*READING PASSAGE*
....................
But between refusing to integrate any of the things, making no institutional space for neithers,
failing to look after victims or to have any catharsis, not following through on the Agreement’s
promises, abusing community vetoes, it’s all gone quite wrong. It’s turned into a nasty fight.
With many unionists fighting a psychological battle against Irish culture as a proxy for Sinn Féin
and their own past pain. When I’m not so sure it’s really about Irishness at all. And many
nationalists despairing that unionists will ever be able to grasp their perspective, because the
DUP have so rarely had ears to hear the pain of nationalists or republicans, and seem in no hurry
to enact the equality that was voted for.

As a result we’d vote for polarisation again tomorrow. Understandable. But the real mistake
we’re making is to think that the most insensitive versions of the DUP and Sinn Féin are
representative of all the people in those parties, never mind the people who vote for them. When
they’re really not. They’re just ordinary people backed into the same shitty corner as you.

All that said, I’m actually not depressed about the future of this place. Not about us, the people.
....................
*RECORD SET*
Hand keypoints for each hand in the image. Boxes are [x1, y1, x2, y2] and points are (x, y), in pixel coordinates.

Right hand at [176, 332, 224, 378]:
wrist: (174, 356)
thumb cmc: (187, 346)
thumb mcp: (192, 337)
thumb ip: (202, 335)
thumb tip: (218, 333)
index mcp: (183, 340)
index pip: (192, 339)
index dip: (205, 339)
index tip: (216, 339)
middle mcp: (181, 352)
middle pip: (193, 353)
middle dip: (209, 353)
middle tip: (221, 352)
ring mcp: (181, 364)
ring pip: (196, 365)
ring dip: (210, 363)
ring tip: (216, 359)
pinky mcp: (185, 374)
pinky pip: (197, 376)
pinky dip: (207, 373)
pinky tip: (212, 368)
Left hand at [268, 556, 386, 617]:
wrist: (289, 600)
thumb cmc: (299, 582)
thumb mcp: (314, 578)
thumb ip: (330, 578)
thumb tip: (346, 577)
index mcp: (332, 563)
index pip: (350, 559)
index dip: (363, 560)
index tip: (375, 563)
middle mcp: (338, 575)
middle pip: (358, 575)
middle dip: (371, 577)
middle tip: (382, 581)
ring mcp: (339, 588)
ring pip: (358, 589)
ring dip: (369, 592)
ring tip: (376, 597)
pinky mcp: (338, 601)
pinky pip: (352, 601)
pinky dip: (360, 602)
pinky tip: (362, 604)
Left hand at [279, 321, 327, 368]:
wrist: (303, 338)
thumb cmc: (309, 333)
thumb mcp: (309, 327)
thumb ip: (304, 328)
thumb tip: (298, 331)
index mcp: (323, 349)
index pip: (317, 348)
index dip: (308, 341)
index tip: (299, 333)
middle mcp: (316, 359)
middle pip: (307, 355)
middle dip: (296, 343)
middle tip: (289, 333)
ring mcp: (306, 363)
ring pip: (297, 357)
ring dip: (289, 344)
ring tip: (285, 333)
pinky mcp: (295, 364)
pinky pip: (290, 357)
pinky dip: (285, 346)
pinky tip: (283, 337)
....................
*TRY IT*
Pick up the passage above about unionists and nationalists after its final sentence and continue it.

*RESPONSE FOR THIS EXERCISE*
As far as I can see we’re lashing on with life. Most of us are getting on with each other pretty
well. We’re making lemonade. There is no will to go back to violence. Most of us were biting
back tears during that Madonna song in Derry Girls – remembering, galvanised, resolute. When
a new dissident republican group launched this week, rather than freaking out, we collapsed in
laughter at their choice of lilac gloves.

So this is not really a note to you, long-suffering people of the north. It’s a message for the top
table. Integrate the things. Let the neithers in. Tell the truth. Have ears to hear different truths.
Stop broadcasting division on a feedback loop. Stop stirring shit for votes. Rediscover your
spines. We’re waiting.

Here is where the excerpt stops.